**ASSIGNMENT**
Pictures stay out; everything else in the records below is copied exactly.

[[ RECORDS SHOWN, beginning ]]

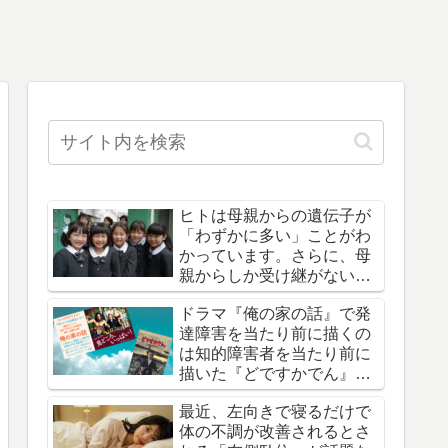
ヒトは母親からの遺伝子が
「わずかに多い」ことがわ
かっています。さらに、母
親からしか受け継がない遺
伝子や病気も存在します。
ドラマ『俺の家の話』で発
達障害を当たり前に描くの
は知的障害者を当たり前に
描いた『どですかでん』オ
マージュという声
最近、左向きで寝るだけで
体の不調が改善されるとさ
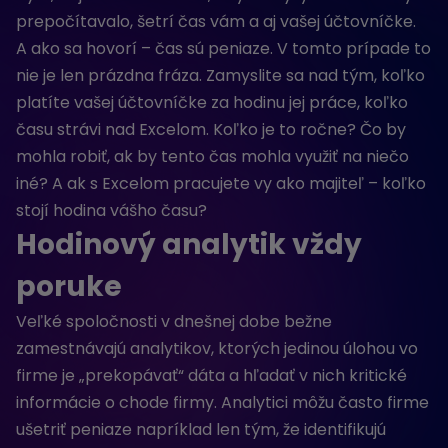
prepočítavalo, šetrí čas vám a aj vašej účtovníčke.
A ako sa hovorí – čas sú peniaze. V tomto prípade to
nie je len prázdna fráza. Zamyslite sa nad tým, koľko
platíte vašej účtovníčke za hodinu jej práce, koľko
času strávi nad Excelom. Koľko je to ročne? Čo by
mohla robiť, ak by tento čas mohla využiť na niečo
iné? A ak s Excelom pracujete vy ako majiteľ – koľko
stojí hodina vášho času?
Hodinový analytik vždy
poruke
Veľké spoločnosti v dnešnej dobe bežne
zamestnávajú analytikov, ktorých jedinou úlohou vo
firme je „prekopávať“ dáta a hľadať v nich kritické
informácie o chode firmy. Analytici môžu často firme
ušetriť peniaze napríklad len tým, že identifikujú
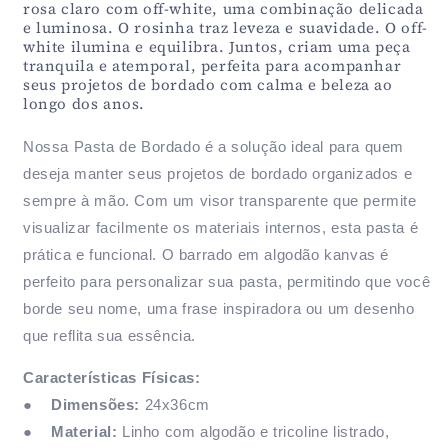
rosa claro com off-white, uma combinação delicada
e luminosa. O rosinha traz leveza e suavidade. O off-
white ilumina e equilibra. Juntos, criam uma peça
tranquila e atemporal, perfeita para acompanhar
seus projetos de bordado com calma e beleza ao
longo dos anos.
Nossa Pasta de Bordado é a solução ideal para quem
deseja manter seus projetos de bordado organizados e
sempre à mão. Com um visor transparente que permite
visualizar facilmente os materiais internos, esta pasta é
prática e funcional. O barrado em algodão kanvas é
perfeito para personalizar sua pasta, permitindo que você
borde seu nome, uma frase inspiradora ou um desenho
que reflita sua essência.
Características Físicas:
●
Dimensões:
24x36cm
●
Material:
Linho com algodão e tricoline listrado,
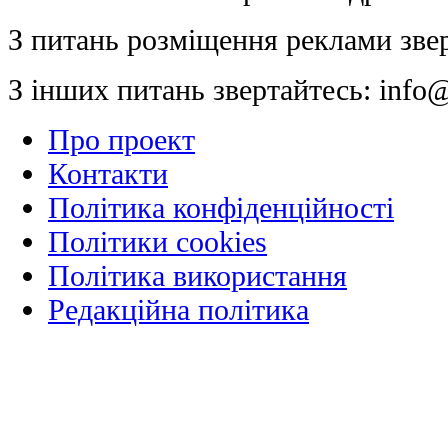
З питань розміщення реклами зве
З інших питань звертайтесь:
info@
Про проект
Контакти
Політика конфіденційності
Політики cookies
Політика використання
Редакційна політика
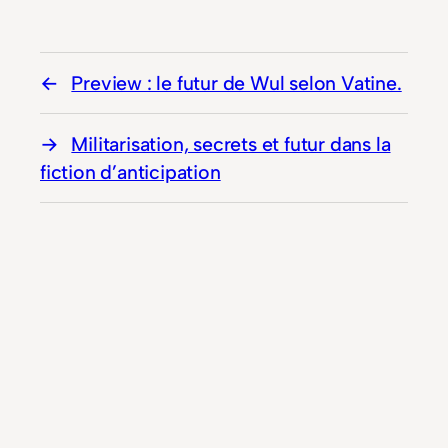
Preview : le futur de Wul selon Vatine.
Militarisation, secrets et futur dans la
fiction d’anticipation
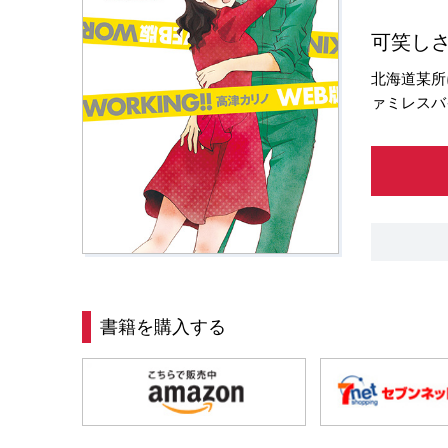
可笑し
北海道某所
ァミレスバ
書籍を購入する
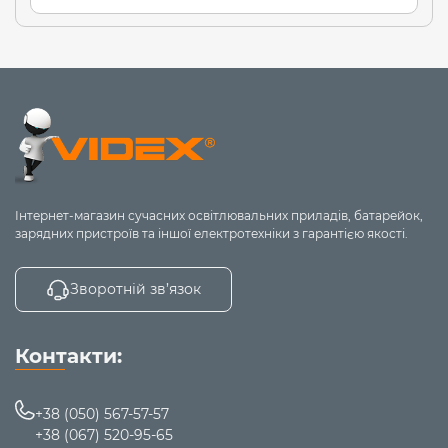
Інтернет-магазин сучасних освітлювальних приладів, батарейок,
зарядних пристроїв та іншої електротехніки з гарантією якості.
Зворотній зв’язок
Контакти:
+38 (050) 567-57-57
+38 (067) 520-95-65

[[ RECORDS SHOWN, end ]]

**RESPONSE BOX**
ヒトは母親からの遺伝子が
「わずかに多い」ことがわ
かっています。さらに、母
親からしか受け継がない遺
伝子や病気も存在します。
ドラマ『俺の家の話』で発
達障害を当たり前に描くの
は知的障害者を当たり前に
描いた『どですかでん』オ
マージュという声
最近、左向きで寝るだけで
体の不調が改善されるとさ
prepočítavalo, šetrí čas vám a aj vašej účtovníčke.
A ako sa hovorí – čas sú peniaze. V tomto prípade to
nie je len prázdna fráza. Zamyslite sa nad tým, koľko
platíte vašej účtovníčke za hodinu jej práce, koľko
času strávi nad Excelom. Koľko je to ročne? Čo by
mohla robiť, ak by tento čas mohla využiť na niečo
iné? A ak s Excelom pracujete vy ako majiteľ – koľko
stojí hodina vášho času?
Hodinový analytik vždy
poruke
Veľké spoločnosti v dnešnej dobe bežne
zamestnávajú analytikov, ktorých jedinou úlohou vo
firme je „prekopávať“ dáta a hľadať v nich kritické
informácie o chode firmy. Analytici môžu často firme
ušetriť peniaze napríklad len tým, že identifikujú
rosa claro com off-white, uma combinação delicada
e luminosa. O rosinha traz leveza e suavidade. O off-
white ilumina e equilibra. Juntos, criam uma peça
tranquila e atemporal, perfeita para acompanhar
seus projetos de bordado com calma e beleza ao
longo dos anos.
Nossa Pasta de Bordado é a solução ideal para quem
deseja manter seus projetos de bordado organizados e
sempre à mão. Com um visor transparente que permite
visualizar facilmente os materiais internos, esta pasta é
prática e funcional. O barrado em algodão kanvas é
perfeito para personalizar sua pasta, permitindo que você
borde seu nome, uma frase inspiradora ou um desenho
que reflita sua essência.
Características Físicas:
●
Dimensões:
24x36cm
●
Material:
Linho com algodão e tricoline listrado,
З питань розміщення реклами зве
З інших питань звертайтесь:
info@
Про проект
Контакти
Політика конфіденційності
Політики cookies
Політика використання
Редакційна політика
Preview : le futur de Wul selon Vatine.
Militarisation, secrets et futur dans la
fiction d’anticipation
可笑し
北海道某所
ァミレスバ
書籍を購入する
Інтернет-магазин сучасних освітлювальних приладів, батарейок,
зарядних пристроїв та іншої електротехніки з гарантією якості.
Зворотній зв’язок
Контакти:
+38 (050) 567-57-57
+38 (067) 520-95-65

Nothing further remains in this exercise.